State how many lines in the listing below contain the string "track", with uppercase and lowercase treated as different. Reply with the number alone.

———

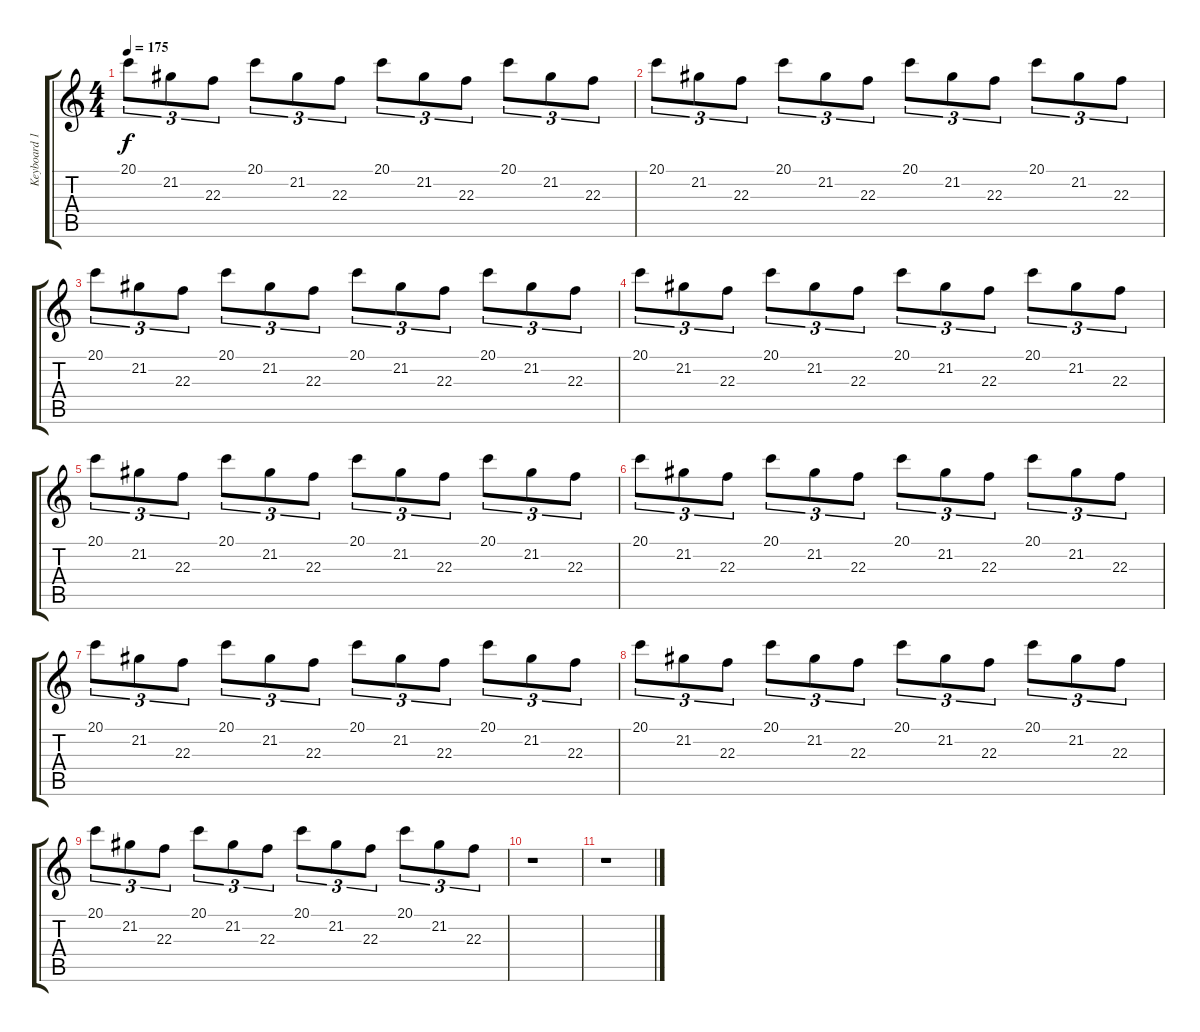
\track ("Keyboard 1." "Keyboard 1") {instrument fx5brightness}
\staff {score tabs}
\tuning (E4 B3 G3 D3 A2 E2) {hide}
\ts (4 4)
\tempo 175
\clef g2
\ks c
20.1.8{tu (3 2) dy f} 21.2.8{tu (3 2)} 22.3.8{tu (3 2)} 20.1.8{tu (3 2)} 21.2.8{tu (3 2)} 22.3.8{tu (3 2)} 20.1.8{tu (3 2)} 21.2.8{tu (3 2)} 22.3.8{tu (3 2)} 20.1.8{tu (3 2)} 21.2.8{tu (3 2)} 22.3.8{tu (3 2)} |
20.1.8{tu (3 2)} 21.2.8{tu (3 2)} 22.3.8{tu (3 2)} 20.1.8{tu (3 2)} 21.2.8{tu (3 2)} 22.3.8{tu (3 2)} 20.1.8{tu (3 2)} 21.2.8{tu (3 2)} 22.3.8{tu (3 2)} 20.1.8{tu (3 2)} 21.2.8{tu (3 2)} 22.3.8{tu (3 2)} |
20.1.8{tu (3 2)} 21.2.8{tu (3 2)} 22.3.8{tu (3 2)} 20.1.8{tu (3 2)} 21.2.8{tu (3 2)} 22.3.8{tu (3 2)} 20.1.8{tu (3 2)} 21.2.8{tu (3 2)} 22.3.8{tu (3 2)} 20.1.8{tu (3 2)} 21.2.8{tu (3 2)} 22.3.8{tu (3 2)} |
20.1.8{tu (3 2)} 21.2.8{tu (3 2)} 22.3.8{tu (3 2)} 20.1.8{tu (3 2)} 21.2.8{tu (3 2)} 22.3.8{tu (3 2)} 20.1.8{tu (3 2)} 21.2.8{tu (3 2)} 22.3.8{tu (3 2)} 20.1.8{tu (3 2)} 21.2.8{tu (3 2)} 22.3.8{tu (3 2)} |
20.1.8{tu (3 2)} 21.2.8{tu (3 2)} 22.3.8{tu (3 2)} 20.1.8{tu (3 2)} 21.2.8{tu (3 2)} 22.3.8{tu (3 2)} 20.1.8{tu (3 2)} 21.2.8{tu (3 2)} 22.3.8{tu (3 2)} 20.1.8{tu (3 2)} 21.2.8{tu (3 2)} 22.3.8{tu (3 2)} |
20.1.8{tu (3 2)} 21.2.8{tu (3 2)} 22.3.8{tu (3 2)} 20.1.8{tu (3 2)} 21.2.8{tu (3 2)} 22.3.8{tu (3 2)} 20.1.8{tu (3 2)} 21.2.8{tu (3 2)} 22.3.8{tu (3 2)} 20.1.8{tu (3 2)} 21.2.8{tu (3 2)} 22.3.8{tu (3 2)} |
20.1.8{tu (3 2)} 21.2.8{tu (3 2)} 22.3.8{tu (3 2)} 20.1.8{tu (3 2)} 21.2.8{tu (3 2)} 22.3.8{tu (3 2)} 20.1.8{tu (3 2)} 21.2.8{tu (3 2)} 22.3.8{tu (3 2)} 20.1.8{tu (3 2)} 21.2.8{tu (3 2)} 22.3.8{tu (3 2)} |
20.1.8{tu (3 2)} 21.2.8{tu (3 2)} 22.3.8{tu (3 2)} 20.1.8{tu (3 2)} 21.2.8{tu (3 2)} 22.3.8{tu (3 2)} 20.1.8{tu (3 2)} 21.2.8{tu (3 2)} 22.3.8{tu (3 2)} 20.1.8{tu (3 2)} 21.2.8{tu (3 2)} 22.3.8{tu (3 2)} |
20.1.8{tu (3 2)} 21.2.8{tu (3 2)} 22.3.8{tu (3 2)} 20.1.8{tu (3 2)} 21.2.8{tu (3 2)} 22.3.8{tu (3 2)} 20.1.8{tu (3 2)} 21.2.8{tu (3 2)} 22.3.8{tu (3 2)} 20.1.8{tu (3 2)} 21.2.8{tu (3 2)} 22.3.8{tu (3 2)} |
r.1 |
r.1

———

▶ [Task response]
1